Given records:
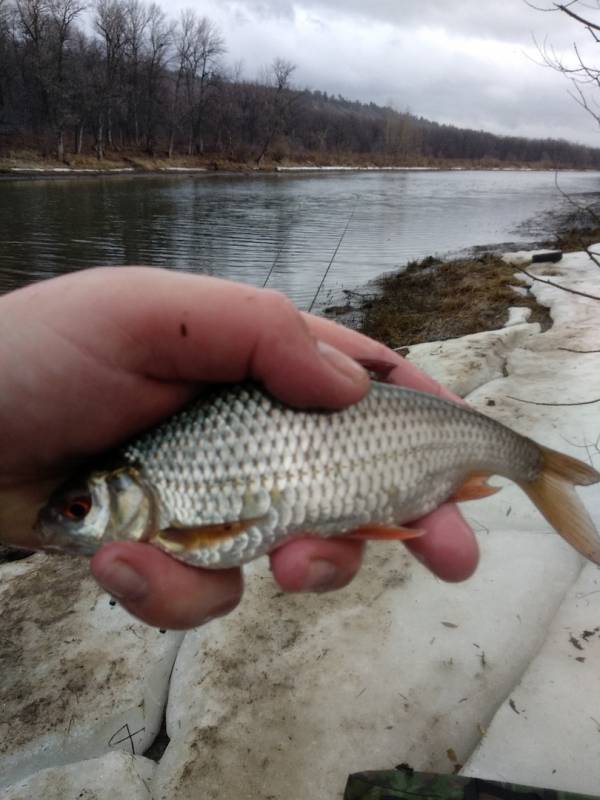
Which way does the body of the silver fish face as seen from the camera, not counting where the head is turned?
to the viewer's left
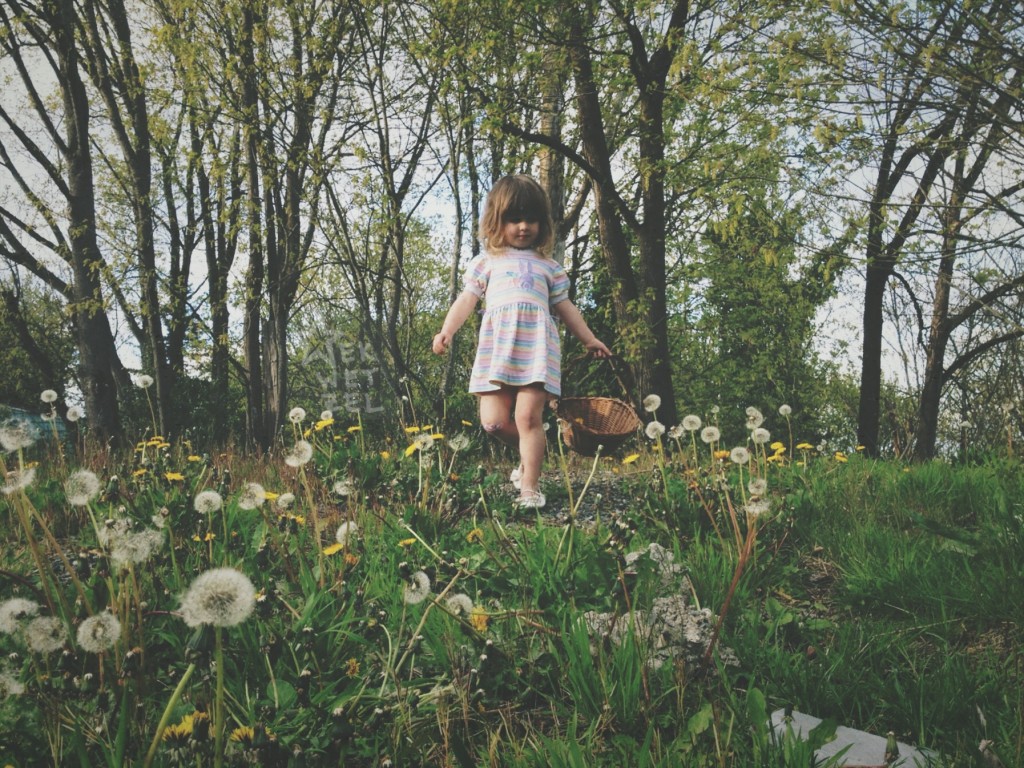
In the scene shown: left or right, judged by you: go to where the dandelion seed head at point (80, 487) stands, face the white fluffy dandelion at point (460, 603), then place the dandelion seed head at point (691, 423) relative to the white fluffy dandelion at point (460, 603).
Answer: left

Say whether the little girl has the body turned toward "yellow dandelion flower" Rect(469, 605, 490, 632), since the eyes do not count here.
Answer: yes

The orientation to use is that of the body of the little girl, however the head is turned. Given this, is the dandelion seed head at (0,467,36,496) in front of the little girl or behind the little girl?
in front

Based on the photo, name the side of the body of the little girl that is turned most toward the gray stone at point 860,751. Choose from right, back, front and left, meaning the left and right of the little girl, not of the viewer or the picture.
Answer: front

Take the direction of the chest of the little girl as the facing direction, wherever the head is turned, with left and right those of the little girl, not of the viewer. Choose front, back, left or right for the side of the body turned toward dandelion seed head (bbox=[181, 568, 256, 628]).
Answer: front

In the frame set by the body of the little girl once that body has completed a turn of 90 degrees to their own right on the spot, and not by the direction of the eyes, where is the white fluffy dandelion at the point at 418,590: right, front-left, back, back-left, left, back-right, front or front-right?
left

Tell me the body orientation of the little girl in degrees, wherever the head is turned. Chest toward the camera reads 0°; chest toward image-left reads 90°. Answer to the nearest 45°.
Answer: approximately 0°

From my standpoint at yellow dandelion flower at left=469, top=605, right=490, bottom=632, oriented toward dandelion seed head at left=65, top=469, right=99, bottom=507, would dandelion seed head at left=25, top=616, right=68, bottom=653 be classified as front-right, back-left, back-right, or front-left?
front-left

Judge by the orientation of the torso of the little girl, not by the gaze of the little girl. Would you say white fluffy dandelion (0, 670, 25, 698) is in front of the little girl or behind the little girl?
in front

Task brief: Rename "little girl" to "young girl" in every line above and change nothing else. Leave the pictures out.

Solution:
Which way does the body of the silver fish face as seen from the camera, not counting where the head is turned?
to the viewer's left
In the scene shown: left or right, judged by you: go to where the dandelion seed head at point (80, 487) stands, face the white fluffy dandelion at point (460, 603), then place the dandelion seed head at point (691, 423) relative to the white fluffy dandelion at point (460, 603).
Answer: left

Say whether the young girl has the body turned toward "yellow dandelion flower" Rect(469, 605, 490, 632), since the eyes do not count here.
Answer: yes

The orientation to use is that of the body of the young girl, however the head is turned. Given this, is the dandelion seed head at (0,467,36,496) in front of the young girl or behind the young girl?
in front

Based on the photo, name the side of the body of the young girl that is turned most toward the gray stone at point 860,751. Choose from right, back, front and left, meaning the left and right of the young girl, not of the viewer or the picture.
Answer: front

Take the direction of the chest of the young girl as the facing direction, wherever the head is turned, with left and right those of the young girl, not of the viewer. Choose front, back, left or right for the side of the body turned toward dandelion seed head (bbox=[181, 568, 256, 628]).
Answer: front

In the frame set by the body of the young girl once that body has completed a turn of 90 degrees to their own right on the spot, and not by the direction of the eyes, where is the white fluffy dandelion at the point at 418,590: right, front-left, back, back-left, left, back-right, front or front-right?
left

Tell me the body orientation of the young girl in degrees, wherever the head is turned. Chest toward the camera reads 0°; chest toward image-left reads 90°. Answer to the nearest 45°.
Answer: approximately 0°

From my standpoint at yellow dandelion flower at left=469, top=605, right=490, bottom=632, oriented toward dandelion seed head at left=65, top=469, right=99, bottom=507, would dandelion seed head at left=25, top=616, right=68, bottom=653 be classified as front-right, back-left, back-right, or front-left?
front-left

Judge by the orientation of the torso of the young girl, not by the gaze of the young girl. Would you say white fluffy dandelion (0, 670, 25, 698) is in front of the young girl or behind the young girl?
in front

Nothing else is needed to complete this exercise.